Coauthor(s): Louis Ehwerhemuepha PhD, Spyro Mousses PhD, William Feaster MD, Neil Garde, Duncan Yeung, Haikal Pribadi, Christian Jakenfelds, Tomas Sabat, Thanh Pham, Andy Liang, Helen Zhu, James Wimberley, Sharon Kim, Madison Pahl, Thomas Madden, Peter, Mousses, Anthony Chang

Status: Work in Progress

Biomedical Learning of an Accelerated Data Environment (BLADE)

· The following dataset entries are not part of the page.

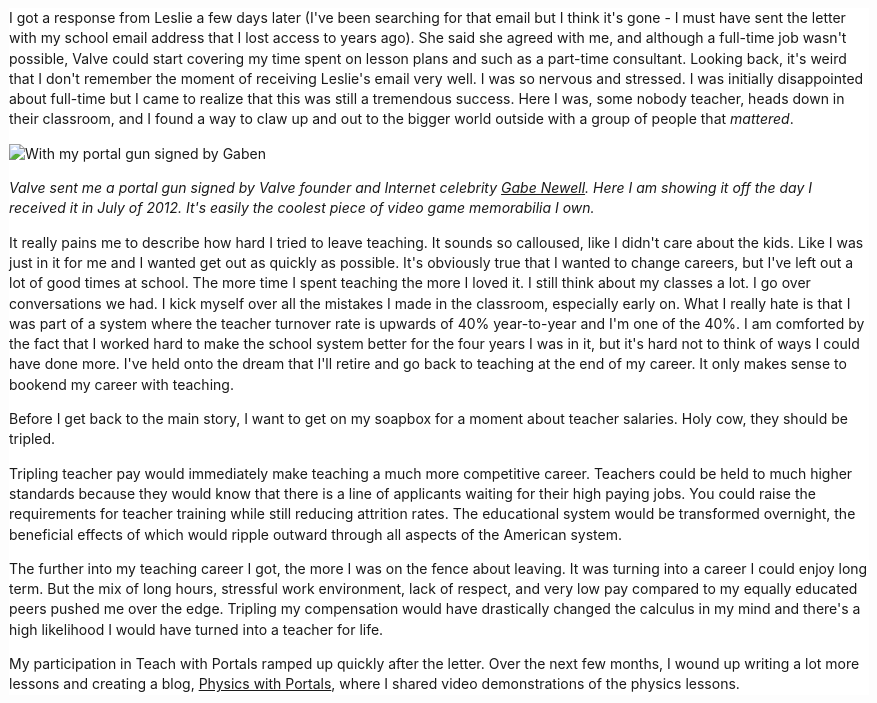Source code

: I got a response from Leslie a few days later (I've been searching for that
email but I think it's gone - I must have sent the letter with my school email
address that I lost access to years ago). She said she agreed with me, and
although a full-time job wasn't possible, Valve could start covering my time
spent on lesson plans and such as a part-time consultant. Looking back, it's
weird that I don't remember the moment of receiving Leslie's email very well. I
was so nervous and stressed. I was initially disappointed about full-time but I
came to realize that this was still a tremendous success. Here I was, some
nobody teacher, heads down in their classroom, and I found a way to claw up and
out to the bigger world outside with a group of people that _mattered_.

![With my portal gun signed by Gaben](./portal_gun.jpg)

_Valve sent me a portal gun signed by Valve founder and Internet celebrity [Gabe
Newell](https://en.wikipedia.org/wiki/Gabe%5FNewell). Here I am showing it off
the day I received it in July of 2012. It's easily the coolest piece of video
game memorabilia I own._

<p class="dinkus" />

It really pains me to describe how hard I tried to leave teaching. It sounds so
calloused, like I didn't care about the kids. Like I was just in it for me and I
wanted get out as quickly as possible. It's obviously true that I wanted to
change careers, but I've left out a lot of good times at school. The more time I
spent teaching the more I loved it. I still think about my classes a lot. I go
over conversations we had. I kick myself over all the mistakes I made in the
classroom, especially early on. What I really hate is that I was part of a
system where the teacher turnover rate is upwards of 40% year-to-year and I'm
one of the 40%. I am comforted by the fact that I worked hard to make the school
system better for the four years I was in it, but it's hard not to think of ways
I could have done more. I've held onto the dream that I'll retire and go back to
teaching at the end of my career. It only makes sense to bookend my career with
teaching.

<span id="pay" />Before I get back to the main story, I want to get on my soapbox
for a moment about teacher salaries. Holy cow, they should be tripled.

Tripling teacher pay would immediately make teaching a much more competitive
career. Teachers could be held to much higher standards because they would know
that there is a line of applicants waiting for their high paying jobs. You could
raise the requirements for teacher training while still reducing attrition
rates. The educational system would be transformed overnight, the beneficial
effects of which would ripple outward through all aspects of the American
system.

The further into my teaching career I got, the more I was on the fence about
leaving. It was turning into a career I could enjoy long term. But the mix of
long hours, stressful work environment, lack of respect, and very low pay
compared to my equally educated peers pushed me over the edge. Tripling my
compensation would have drastically changed the calculus in my mind and there's
a high likelihood I would have turned into a teacher for life.

<p class="dinkus" />

My participation in Teach with Portals ramped up quickly after the letter. Over
the next few months, I wound up writing a lot more lessons and creating a blog,
[Physics with Portals](https://physicswithportals.com), where I shared video
demonstrations of the physics lessons.
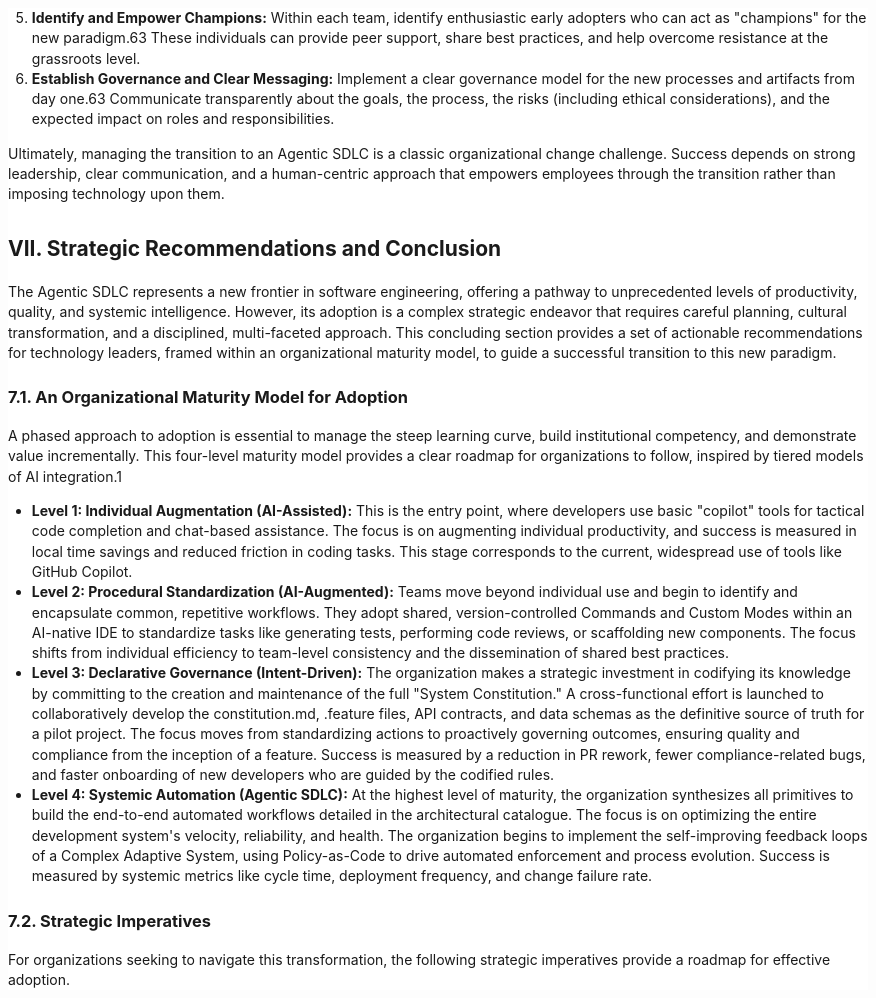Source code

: 5. **Identify and Empower Champions:** Within each team, identify enthusiastic early adopters who can act as "champions" for the new paradigm.63 These individuals can provide peer support, share best practices, and help overcome resistance at the grassroots level.  
6. **Establish Governance and Clear Messaging:** Implement a clear governance model for the new processes and artifacts from day one.63 Communicate transparently about the goals, the process, the risks (including ethical considerations), and the expected impact on roles and responsibilities.

Ultimately, managing the transition to an Agentic SDLC is a classic organizational change challenge. Success depends on strong leadership, clear communication, and a human-centric approach that empowers employees through the transition rather than imposing technology upon them.

## **VII. Strategic Recommendations and Conclusion**

The Agentic SDLC represents a new frontier in software engineering, offering a pathway to unprecedented levels of productivity, quality, and systemic intelligence. However, its adoption is a complex strategic endeavor that requires careful planning, cultural transformation, and a disciplined, multi-faceted approach. This concluding section provides a set of actionable recommendations for technology leaders, framed within an organizational maturity model, to guide a successful transition to this new paradigm.

### **7.1. An Organizational Maturity Model for Adoption**

A phased approach to adoption is essential to manage the steep learning curve, build institutional competency, and demonstrate value incrementally. This four-level maturity model provides a clear roadmap for organizations to follow, inspired by tiered models of AI integration.1

* **Level 1: Individual Augmentation (AI-Assisted):** This is the entry point, where developers use basic "copilot" tools for tactical code completion and chat-based assistance. The focus is on augmenting individual productivity, and success is measured in local time savings and reduced friction in coding tasks. This stage corresponds to the current, widespread use of tools like GitHub Copilot.  
* **Level 2: Procedural Standardization (AI-Augmented):** Teams move beyond individual use and begin to identify and encapsulate common, repetitive workflows. They adopt shared, version-controlled Commands and Custom Modes within an AI-native IDE to standardize tasks like generating tests, performing code reviews, or scaffolding new components. The focus shifts from individual efficiency to team-level consistency and the dissemination of shared best practices.  
* **Level 3: Declarative Governance (Intent-Driven):** The organization makes a strategic investment in codifying its knowledge by committing to the creation and maintenance of the full "System Constitution." A cross-functional effort is launched to collaboratively develop the constitution.md, .feature files, API contracts, and data schemas as the definitive source of truth for a pilot project. The focus moves from standardizing actions to proactively governing outcomes, ensuring quality and compliance from the inception of a feature. Success is measured by a reduction in PR rework, fewer compliance-related bugs, and faster onboarding of new developers who are guided by the codified rules.  
* **Level 4: Systemic Automation (Agentic SDLC):** At the highest level of maturity, the organization synthesizes all primitives to build the end-to-end automated workflows detailed in the architectural catalogue. The focus is on optimizing the entire development system's velocity, reliability, and health. The organization begins to implement the self-improving feedback loops of a Complex Adaptive System, using Policy-as-Code to drive automated enforcement and process evolution. Success is measured by systemic metrics like cycle time, deployment frequency, and change failure rate.

### **7.2. Strategic Imperatives**

For organizations seeking to navigate this transformation, the following strategic imperatives provide a roadmap for effective adoption.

The promise of Artificial Intelligence in Medicine is to be used as an energy or a rocket to amplify human intelligence. But to have this rocket take us to the next era of medical intelligence, we need to use healthcare data as the fuel. Traditionally, this structured type of data is kept in tables in a relational database management system (RDBMS) that take 100s of lines of code to retrieve little to no data and metadata. This doesn’t include unstructured data, such as medical imaging and physician notes, that are still relatively untapped in the medical domain except for in small cases in medical imaging. Given the current state of healthcare data, a new paradigm must be proposed and executed in order to propel AI in medicine.

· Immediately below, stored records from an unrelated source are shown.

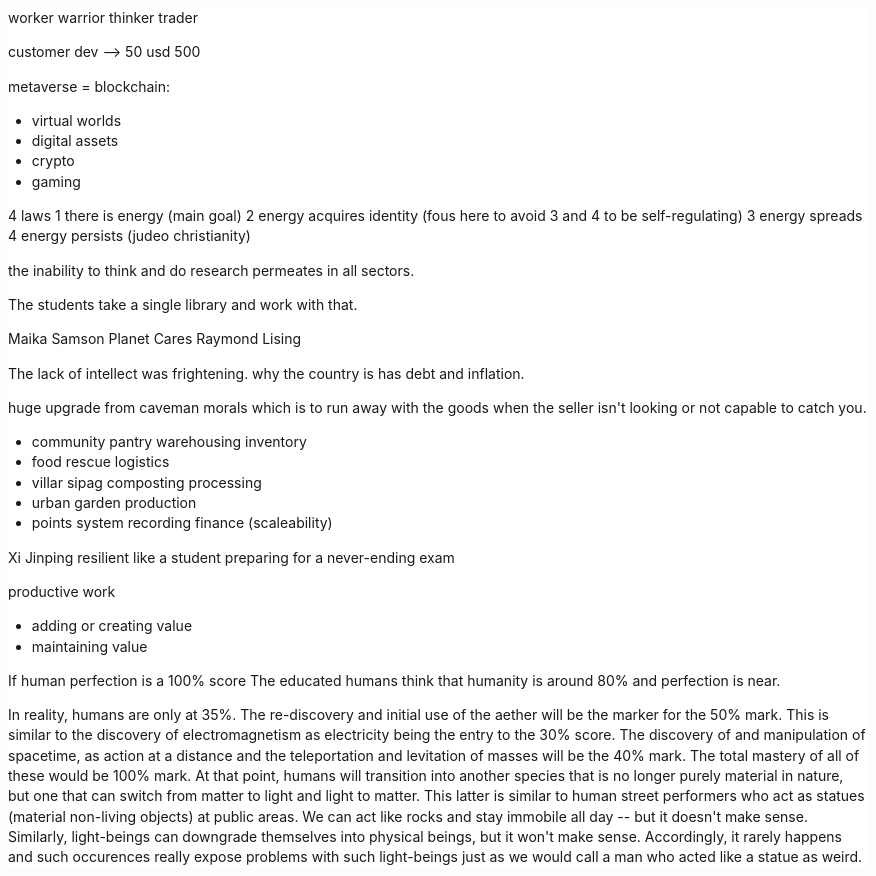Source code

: worker
warrior
thinker
trader




customer dev --> 50 usd  500 

metaverse = blockchain:
- virtual worlds
- digital assets
- crypto 
- gaming 


4 laws
1 there is energy (main goal)
2 energy acquires identity (fous here to avoid 3 and 4 to be self-regulating)
3 energy spreads
4 energy persists (judeo christianity)

the inability to think and do research permeates in all sectors. 

The students take a single library and work with that. 

Maika Samson Planet Cares 
Raymond Lising


The lack of intellect was frightening. why the country is has debt and inflation.  

huge upgrade from caveman morals which is to run away with the goods when the seller isn't looking or not capable to catch you. 

- community pantry warehousing inventory
- food rescue logistics
- villar sipag composting processing
- urban garden production 
- points system recording finance (scaleability)


Xi Jinping resilient like a student preparing for a never-ending exam 


productive work 
- adding or creating value
- maintaining value

If human perfection is a 100% score The educated humans think that humanity is around 80% and perfection is near. 

In reality, humans are only at 35%. The re-discovery and initial use of the aether will be the marker for the 50% mark. This is similar to the discovery of electromagnetism as electricity being the entry to the 30% score. The discovery of and manipulation of spacetime, as action at a distance and the teleportation and levitation of masses will be the 40% mark. The total mastery of all of these would be 100% mark. At that point, humans will transition into another species that is no longer purely material in nature, but one that can switch from matter to light and light to matter. This latter is similar to human street performers who act as statues (material non-living objects) at public areas. We can act like rocks and stay immobile all day -- but it doesn't make sense. Similarly, light-beings can downgrade themselves into physical beings, but it won't make sense. Accordingly, it rarely happens and such occurences really expose problems with such light-beings just as we would call a man who acted like a statue as weird. 
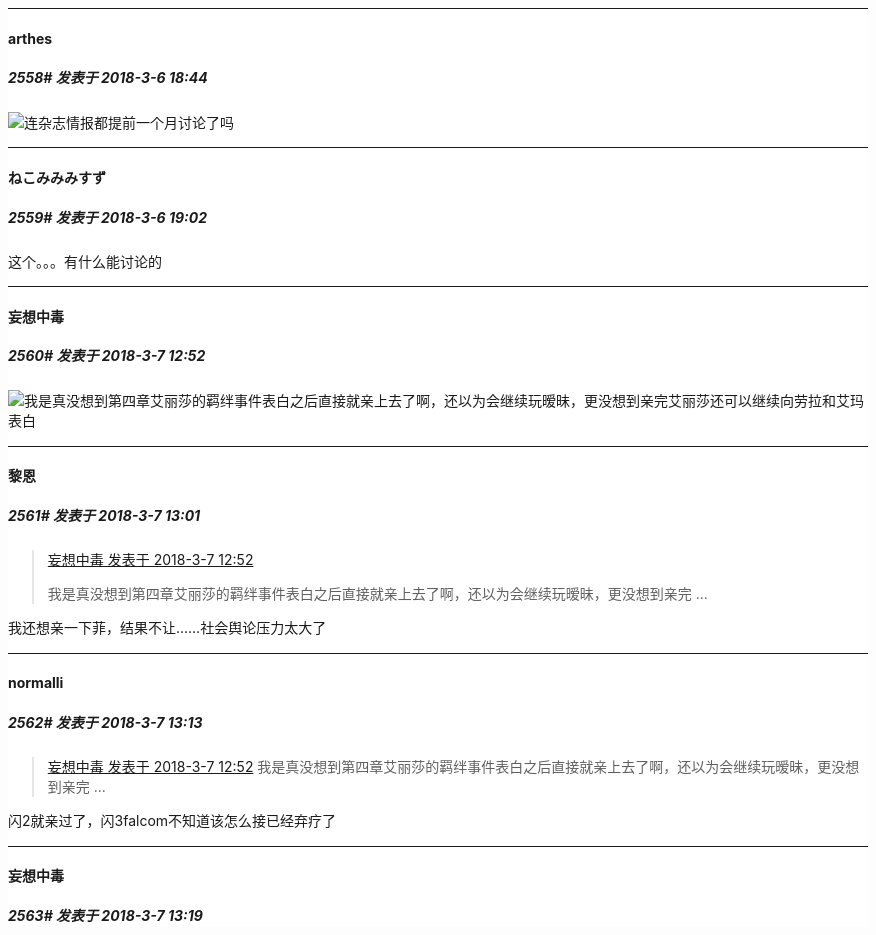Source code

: 
-----

####  arthes  
##### 2558#       发表于 2018-3-6 18:44


<img src="https://static.saraba1st.com/image/smiley/face2017/001.png" referrerpolicy="no-referrer">连杂志情报都提前一个月讨论了吗


-----

####  ねこみみみすず  
##### 2559#       发表于 2018-3-6 19:02


这个。。。有什么能讨论的


-----

####  妄想中毒  
##### 2560#       发表于 2018-3-7 12:52


<img src="https://static.saraba1st.com/image/smiley/face2017/068.png" referrerpolicy="no-referrer">我是真没想到第四章艾丽莎的羁绊事件表白之后直接就亲上去了啊，还以为会继续玩暧昧，更没想到亲完艾丽莎还可以继续向劳拉和艾玛表白


-----

####  黎恩  
##### 2561#       发表于 2018-3-7 13:01


<blockquote><a href="httphttps://bbs.saraba1st.com/2b/forum.php?mod=redirect&amp;goto=findpost&amp;pid=38770201&amp;ptid=1539647" target="_blank">妄想中毒 发表于 2018-3-7 12:52</a>

我是真没想到第四章艾丽莎的羁绊事件表白之后直接就亲上去了啊，还以为会继续玩暧昧，更没想到亲完 ...</blockquote>
我还想亲一下菲，结果不让……社会舆论压力太大了


-----

####  normalli  
##### 2562#       发表于 2018-3-7 13:13


<blockquote><a href="httphttps://bbs.saraba1st.com/2b/forum.php?mod=redirect&amp;goto=findpost&amp;pid=38770201&amp;ptid=1539647" target="_blank">妄想中毒 发表于 2018-3-7 12:52</a>
我是真没想到第四章艾丽莎的羁绊事件表白之后直接就亲上去了啊，还以为会继续玩暧昧，更没想到亲完 ...</blockquote>
闪2就亲过了，闪3falcom不知道该怎么接已经弃疗了


-----

####  妄想中毒  
##### 2563#       发表于 2018-3-7 13:19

We are constructing a hypergraph or hyper- relational database known as the Biomedical Learning of an Accelerated Data Environment (BLADE) as a way to store data to make it conducive to next generation data science and machine learning. This is a generalization of a graph database, and allows for more flexibility and functionality than a traditional RDBMS like SQL or MySQL. This will allow us to model data using a knowledge representation and create metadata to provide more context on each individual data point. Current advances in hypergraph database architecture technology allow programmers to place machine learning algorithms in the database to create new, nonobvious connections. The data and metadata will allow data scientists and analysts to better find cohorts of patients to study for research, and gain further insights for clinical use through machine learning and AI. To complete this project, we are working with GRAKN.AI, a distributed hyper-relational database for knowledge-oriented systems. GRAKN.AI was recently awarded Product of the Year 2017 by the University of Cambridge Computer Lab. For our data source for the project, we will be using the Cerner HealtheFacts Database. This is a deidentifiied database that include over 100 million patients, but we are selecting a subset of this population to compete this study. We have selected 5 cardiology diseases that have over 100,000 encounters for this pilot study.
The overall goal of the project is to give caregivers and patients access to timely and smart-filtered data at their fingertips, and to let data scientists work on data to find insights.